VANCOUVER – Injured centre Manny Malhotra skated briefly with the Vancouver Canucks during practice Thursday, but team officials quickly dismissed speculation he could return to play during the NHL playoffs.
Malhotra, who has been sidelined with a serious eye injury since March 16, skated by himself for about 20 minutes. He remained when the rest of the Canucks came on the ice and participated in a few drills.
The 30-year-old, who wore a face mask on his helmet, watched the rest of the practice from the bench. He occasionally shouted encouragement to his mates and banged his stick against the boards.
“It was nice to see him on the ice,” said goaltender Roberto Luongo.
“We’re all putting for him. He’s a great guy, a great teammate. It’s not easy what has happened to him. He has been around the team. The boys are happy to have him around and have him part of the group.”
Malhotra skated briefly by himself on Wednesday.
Rick Bowness, Vancouver’s associate coach, said it was good to see Malhotra skating again.
“He did partake in some of the drills,” said Bowness. “I had to give him heck right away because he went offside on one of the simple little warm-up drills.
“Other than that, it was good to see him.”
The Canucks open the NHL Western Conference final on Sunday against either the Detroit Red Wings or San Jose Sharks.
Bowness said there is little chance Malhotra will appear in any of the remaining playoff games.
“There is no change in Manny’s status,” said Bowness. “He’s getting a light workout with the guys.
“Nothing has changed. Unless there is a complete miracle there is no chance.”
Malhotra has undergone several surgeries since being hit in the left eye by a puck March 16. The Mississauga, Ont., native was hurt when a pass deflected off the stick of Colorado Avalanche defenceman Erik Johnson into his eye.
The Canucks announced March 21 he was lost for the season.

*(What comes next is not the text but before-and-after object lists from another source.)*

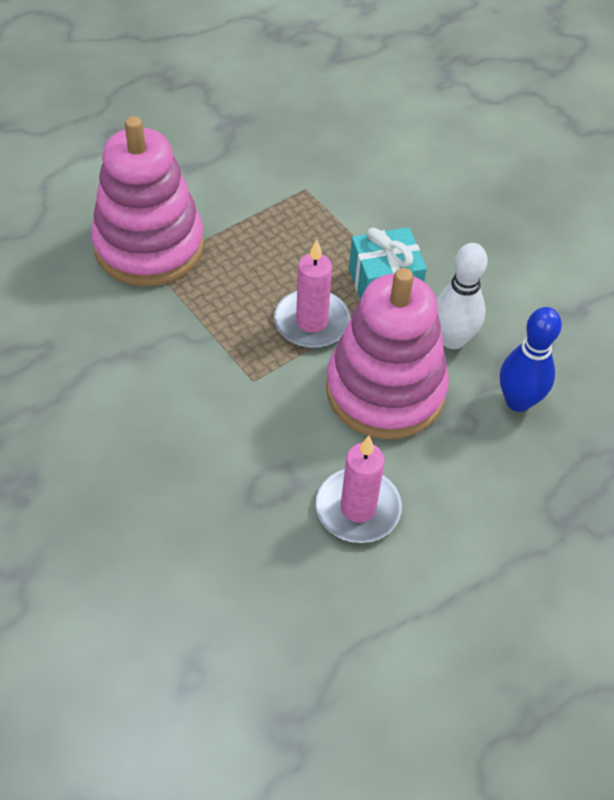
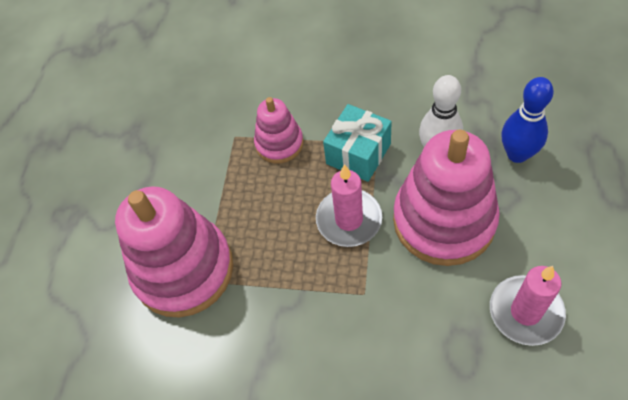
camera: 35 degrees left, 5 degrees up
none -> pink stacking toy [254,97,304,164]

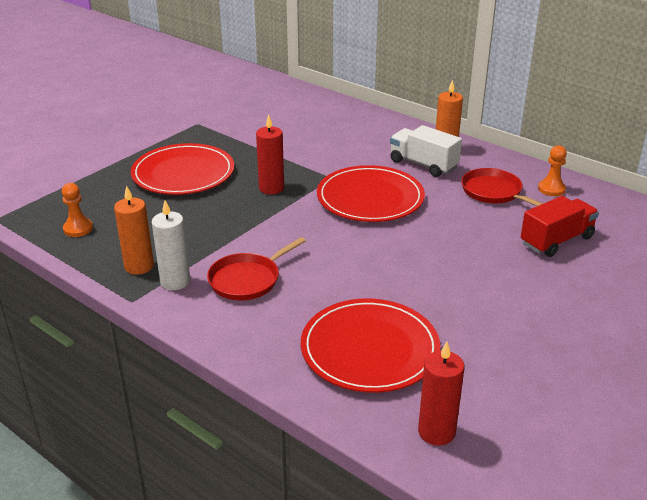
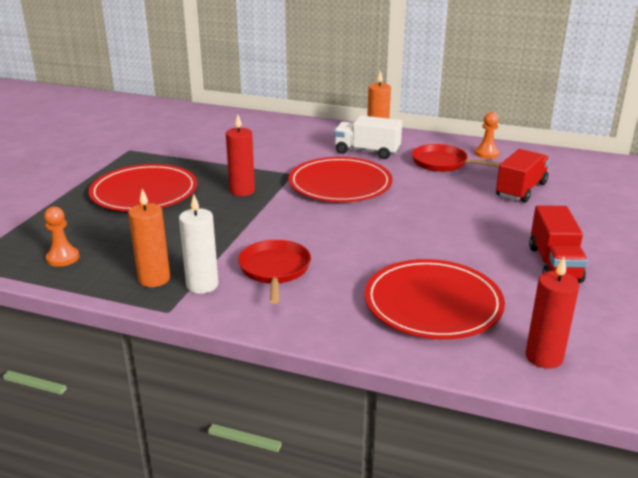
camera: 20 degrees left, 5 degrees down
red pan [207,237,306,300] -> red pan turned 150 degrees clockwise [238,240,311,304]
none -> red truck [529,205,588,283]

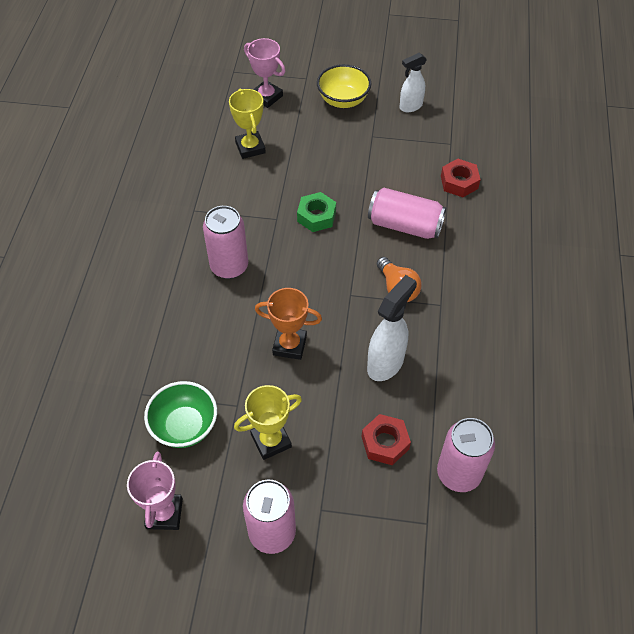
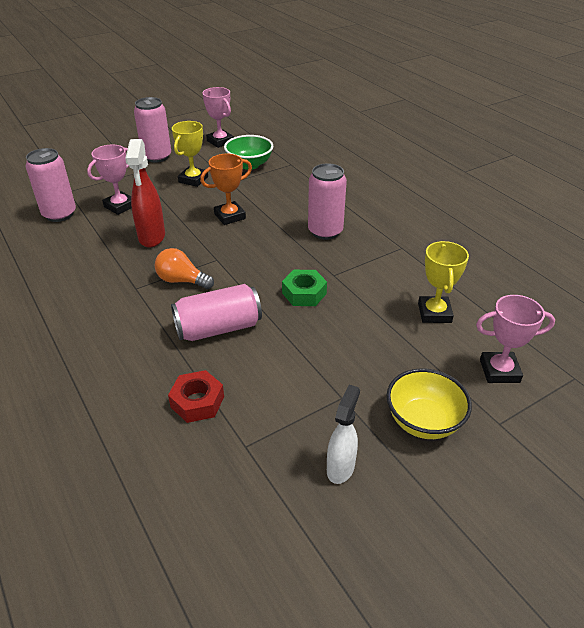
camera: 140 degrees right, 15 degrees down
yellow trophy [229,89,266,159] -> yellow trophy turned 60 degrees clockwise [418,241,469,323]
red nut [362,414,411,465] -> pink trophy [87,145,132,215]
white spray bottle [367,275,417,381] -> red spray bottle [125,139,165,247]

Malhotra had 11 goals and 19 assists in 72 games this season. The defensive specialist centred Vancouver’s third line, took key faceoffs and killed penalties.
He was second in the NHL with a 61.7 per cent faceoff percentage when he was injured.
Malhotra, a former first-round draft pick of the New York Rangers, signed a US$7.5-million, three-year contract as a free agent last summer with the Canucks.
Malhotra has been seen around the team for the last few weeks, usually wearing dark sunglasses. He has travelled with the Canucks, sat in on meetings, and offered advice to players.
“He’s a leader,” said Luongo. “He sees the game from a different perspective than we do.
“It’s key to have that, especially in the playoffs.”
Raffi Torres, who played on a line with Malhotra, said his presence has been welcomed in the dressing room.
“Just having him back in the room is special,” said Torres. “He’s one of those guys you feel better (with) and you want to be around.
“Having him on the ice today was a real treat. It put a lot of smiles on guy’s faces. Having Manny with a smile on his face is good to see again.”